А как тогда все обстояло с могилой приемного отца?
— Ты спрашиваешь, ходил ли я туда с целью стравить давление? — спросил Монссон и криво улыбнулся.
— О чем ты? — поинтересовалась Хольт.
— Чтобы помочиться на его надгробие, — объяснил Монссон.
— Расскажи, откуда у тебя взялось желание сделать нечто подобное? — попросила Хольт. — Чем он так насолил тебе?
Монссон не собирался никому рассказывать об этом. Ни Хольт, ни одной другой душе.
— Зря, — сказала Хольт. — Я, пожалуй, могу помочь тебе.
Как Хольт сумела бы помочь Монссону с его приемным отцом? Он ведь уже умер. Что смогла бы такая, как она, сделать с ним? Посадить в тюрьму? То, что она и ее коллеги могли порвать его самого на мелкие кусочки, он уже понял, но ведь покойники им были неподвластны.
Анна Хольт сделала три попытки. Заходила с разных сторон. Потратила массу времени. Результат постоянно оставался одним и тем же. Либо у него не сохранилось никаких воспоминаний, либо он не хотел рассказывать.
— Когда ты так упорствуешь, у меня, как ни странно, создается впечатление, что можешь многое рассказать мне о своих родителях и особенно о приемном отце. Предлагаю тебе еще раз подумать над этим, — сказала Хольт и покачала головой.
— И что мы получили в результате? — спросила Хольт Маттей, как только они вернули Монссона в следственный изолятор.
— Он использует тебя с целью опробовать историю, которую будет рассказывать другим, — сказала Маттей.
Откуда она это знала?

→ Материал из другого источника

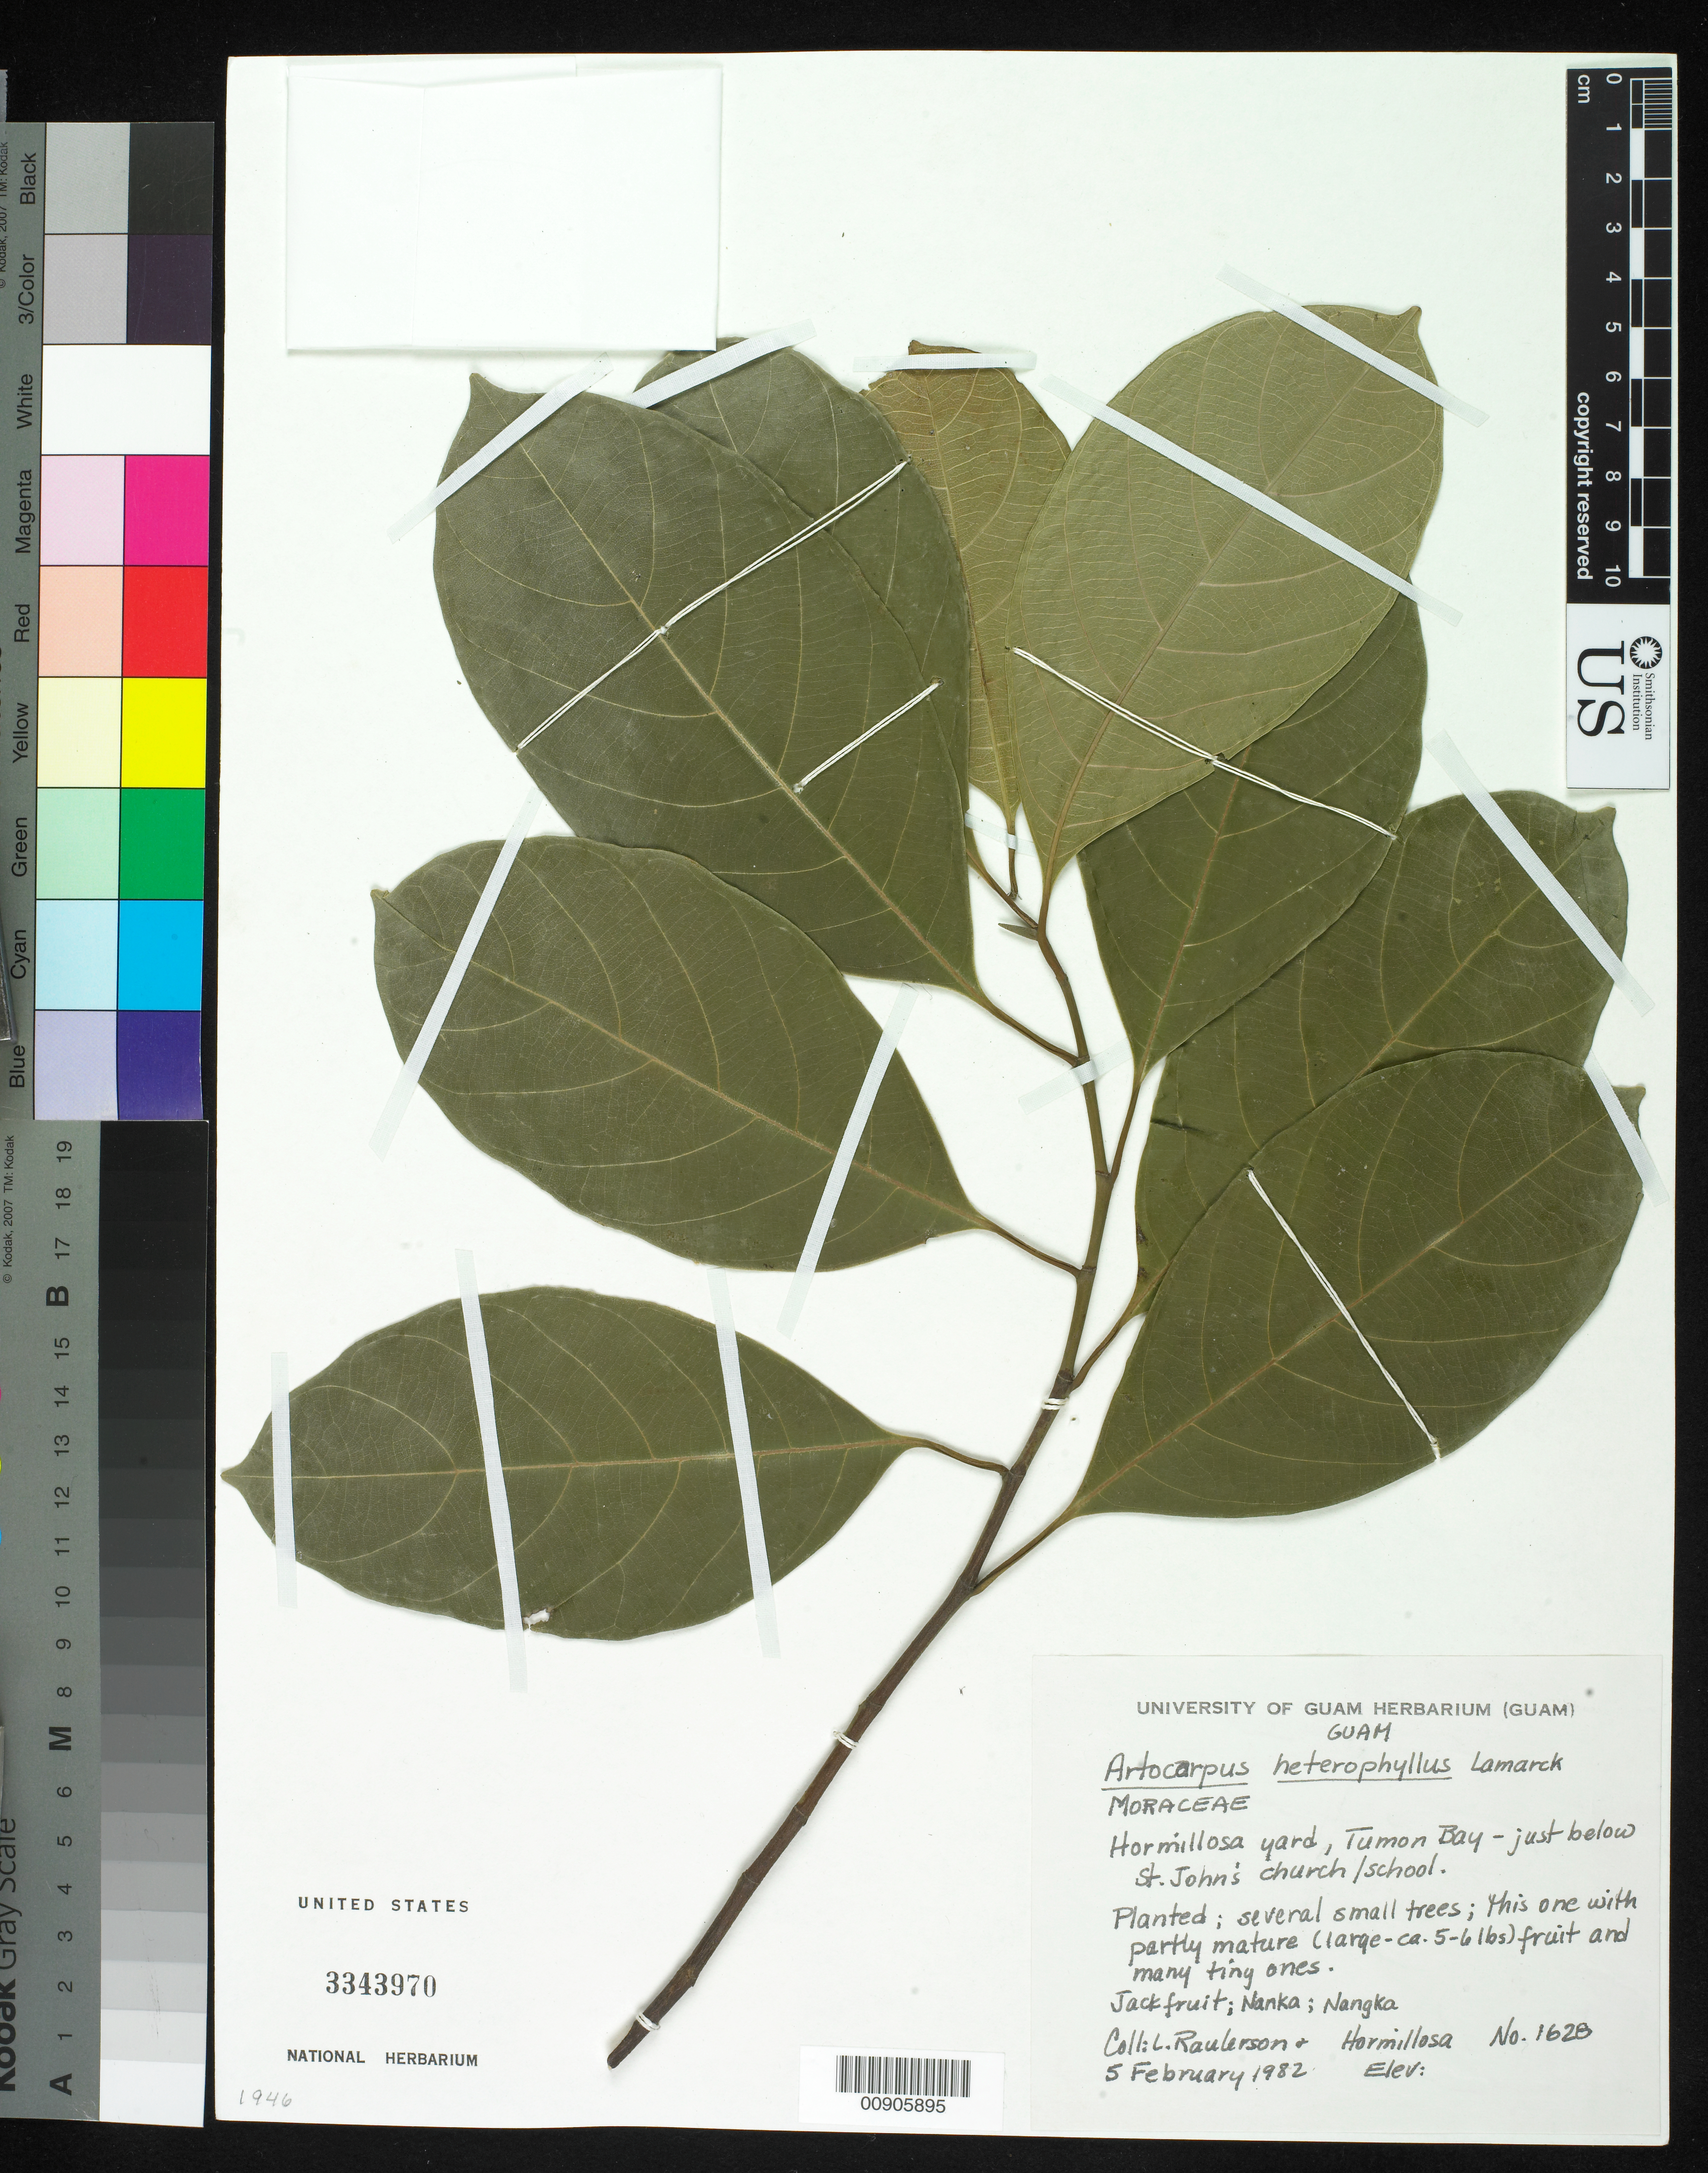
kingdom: Plantae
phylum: Tracheophyta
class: Magnoliopsida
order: Rosales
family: Moraceae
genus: Artocarpus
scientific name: Artocarpus heterophyllus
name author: Lam.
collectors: L. Raulerson & Hermillosa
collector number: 1628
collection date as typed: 05 Feb 1982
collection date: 1982-02-05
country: Guam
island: Guam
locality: Tumon Bay, just below St. John's church/school, Hormillosa yard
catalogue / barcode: US 3343970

Просто Маттей уже после первых вопросов Хольт и первых ответов Монссона поняла, что он скажет три часа спустя, когда ему зададут последний вопрос.
— Забавно слышать, — сказала Анна Хольт. — Тогда, пожалуй, я буду и далее советоваться с тобой.
— Зачем ему уже сейчас подставляться и рисковать, что ты не оставишь камня на камне от его версии? — продолжала размышлять вслух Маттей. — Лучше приберечь ее для белых халатов. Их ведь никто не заставляет бегать кругом и расспрашивать тех, кто мог оказаться там, когда все случилось, чтобы удостовериться в правдивости его рассказа.
— А ты не считаешь его хитрее, чем он есть?
— Он не слишком хитер, — сказала Маттей. — Просто знает, как обычно лгут девицам. Как подать себя подозрительному клиенту. Здесь он большой мастак.